Pierre-Antoine Delhommais* a tort. Ce n’est pas parce que Cantona est un pur produit du système que ce qu’il prescrit n’a pas de sens ! Delhommais critique Eric Cantona pour ce discours : « Pour parler de la révolution, on va pas prendre les armes, on va pas aller tuer des gens. Il y a une chose très simple à faire. Le système tourne autour des banques, il est bâti sur le pouvoir des banques. Donc il peut être détruit par les banques. Au lieu d’aller dans les rues, tu vas à la banque de ton village, tu retires ton argent, le système s’écroule. Pas d’arme, pas de sang… » Agir brutalement n’est jamais bon, mais ne plus laisser son argent dans les banques affairistes est réaliste.
Notre argent n’est pas en sécurité dans les banques. Depuis la démonétisation de l’or, l’argent n’est qu’une valeur fiduciaire, c’est-à-dire que cet instrument de paiement repose sur la confiance que les gens lui donnent. Un billet de banque n’est qu’un bout de papier, un chèque ne correspond qu’à une ligne de compte, une carte bancaire n’est utile que si le réseau électrique ne tombe pas en panne. La dématérialisation progressive de la monnaie, son passage de l’or à la monnaie électronique est une vraie menace. Non seulement on ne perçoit plus à quoi correspond nos fonds, mais la pyramide de crédit que traficote nos banques peut s’écrouler du jour au lendemain (cf. crise des subprimes).

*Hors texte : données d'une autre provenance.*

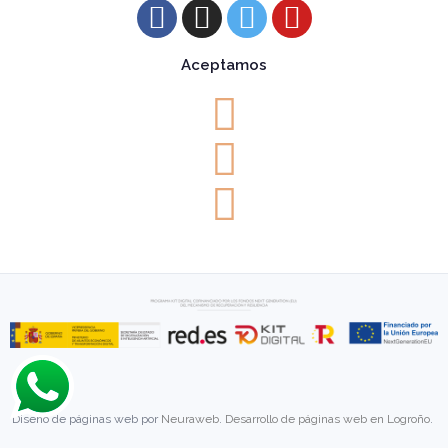
Aceptamos
Diseño de páginas web por
Neuraweb
.
Desarrollo de páginas web en Logroño
.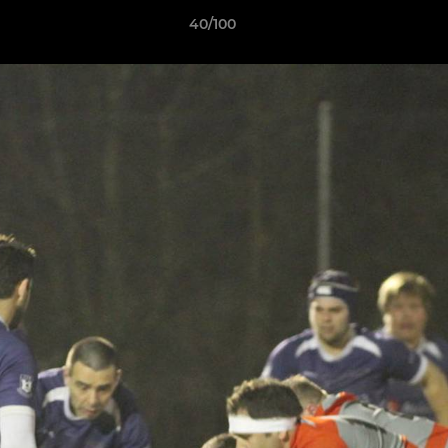
40/100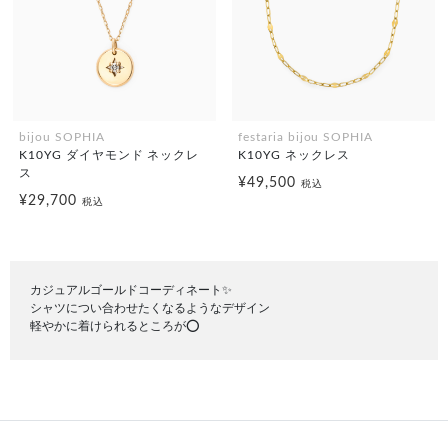
bijou SOPHIA
festaria bijou SOPHIA
K10YG ダイヤモンド ネックレ
K10YG ネックレス
ス
¥49,500
税込
¥29,700
税込
カジュアルゴールドコーディネート✨️
シャツについ合わせたくなるようなデザイン
軽やかに着けられるところが⭕️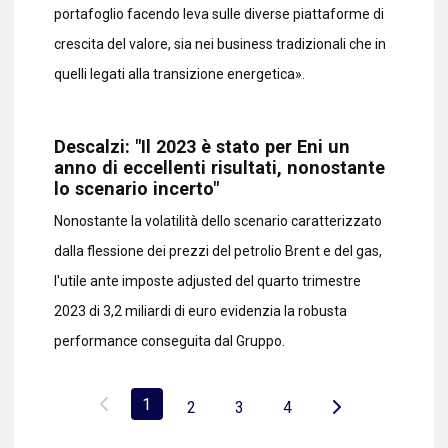
portafoglio facendo leva sulle diverse piattaforme di
crescita del valore, sia nei business tradizionali che in
quelli legati alla transizione energetica».
Descalzi: "Il 2023 è stato per Eni un
anno di eccellenti risultati, nonostante
lo scenario incerto"
Nonostante la volatilità dello scenario caratterizzato
dalla flessione dei prezzi del petrolio Brent e del gas,
l'utile ante imposte adjusted del quarto trimestre
2023 di 3,2 miliardi di euro evidenzia la robusta
performance conseguita dal Gruppo.
1
2
3
4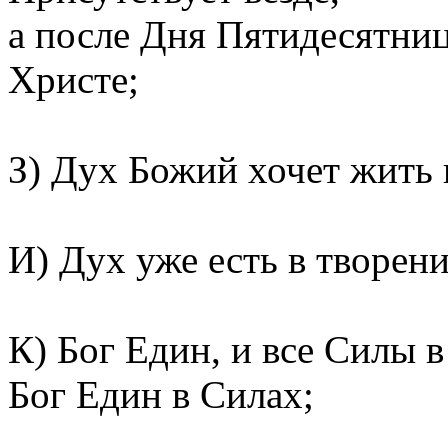
а после Дня Пятидесятни
Христе;
З) Дух Божий хочет жить 
И) Дух уже есть в творени
К) Бог Един, и все Силы 
Бог Един в Силах;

De plus les banques font « travailler » notre argent. C’est à dire qu’elles le placent dans des activités économiques ou financières dont nous ne sommes plus maître. Les banques financent des activités diverses qui sont plus ou moins émettrices de carbone. LeMonde** titrait il n’y a pas longtemps : « Diminuez l’empreinte carbone de votre épargne » ! Il est donc préférable de dépenser son argent immédiatement, soutenir une AMAP, financer un chauffe-eau solaire sur son toit, et donner son surplus financier à Greenpeace ou une autre association écolo. Les gens doivent se réapproprier leur argent.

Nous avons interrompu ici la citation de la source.